И гляжу я… на небо гляжу, которое седины набралось.
На людей.
И стыдно, и страшно, потому как выбором своим я точно их сгубила. Побоялась, выходит. Там-то решение мое верным представлялося, а ныне… вот Станька носом хлюпает.
За что ее?
Или бабку мою, живую, а сколько той жизни осталось? На полволоска?
— Вы… ба, может, вы со Станькою назад повернете? — Я тулуп на плечи накинула, да все одно теплей не стало. Колотило меня, и так, что зуб на зуб не попадал. — Ежели потихоньку, то доберетеся до Барсуков…
— Поздно уже, — покачал головой Лойко. — Волки тут.
Оне и вправду кружили, к пустоши не смея подобраться, но двоих всадников за добычу сочтут.
— А ты проводи.
Лихая надежда… глядишь, и вправду останется живым.
— Ты, — Ильюшка старательно тер снегом руки, пусть и сделалась шкура красна, что у раков свежесваренных, — расскажи лучше, что видела.
От, легко сказать…
— Видела, — говорю, — как умрем… и те, обозники… и мы… а потом…
— Погоди. — Илья руки отряхнул. — Присядь, Зослава… и давай так, рассказывать оно долго, но есть одна штука… миска нужна, чем пошире… и вода.
Миску из сумы достали, уж не ведаю, как бабка ее туда запихнула, а все к делу пришлося. Воду топили руками, спешне, деловито, будто не было занятия иного. Лойко из фляги своей льнуть хотел, но бабка не дала.
— Чистая вода должна быть.
— Именно, — подтвердил Илья. — А теперь, Зослава, возьми миску в руки… вот так. Закрой глаза. Не бойся, будет немного неприятно.
Ага, будто голову в клещи сунула, но ничего, я потерплю.
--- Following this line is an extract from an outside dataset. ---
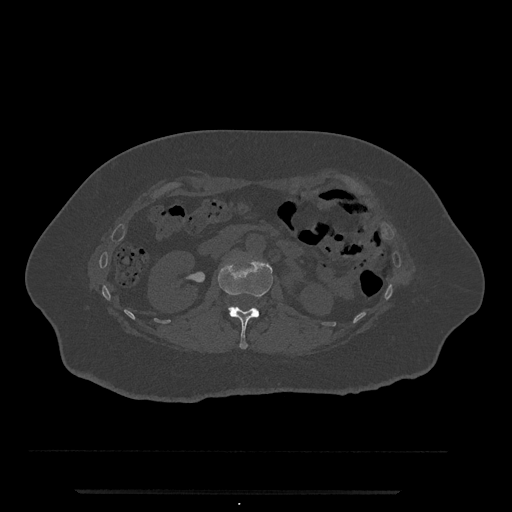
CT including the spine, one axial slice. Slice 90 of 797 in the series (ordered by position). Bone window (W 1800 / L 400 HU). 0.5 mm slice thickness. 512 × 512 image matrix. Patient: female, 51 years. Case-level facts recorded for this patient, not image findings: primary cancer: neuro; vertebrae with lytic lesions (as recorded): T8.
Structures marked on this image (semi-automatically segmented with operator editing):
- L1 vertebra: bounding box <218,256,273,349> (left, top, right, bottom; pixels)
- L2 vertebra: <228,306,233,311>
— А теперь вспоминай. — Голос Ильи доносился издали, и был он таков, что не посмела я ослушаться. Вспомнила.
И вспомнилось легко.
Каждое мгновеньице… и кровь на снегу… и стрелы… лучники… человек в личине… тварь неназываемая… воспоминания лились, а клещи только сильней голову стискивали. И уже больно было, да терпела я, губу вон прикусила, чтобы не закричать.
…вернись, вернись… не обидим…
Шелестели осины.
И за ними виделась мне полупрозрачная фигура Старой Ольхи… манила она меня, обещала… выведет, болотными тропами, летом иным, с которым нонешняя зима не повстречается. А значит, не заступит дорогу и тот, кто…
…боль стала резкою.
— Илья, твою ж…
Земля из-под спины вывернулася, а холодом в лицо льнуло, и не холодом — водою студеною. Открыла глаза, лежу, дыхаю, пялюся на небо, в руках миска, и тую миску я стиснула так, что пальцев не чую.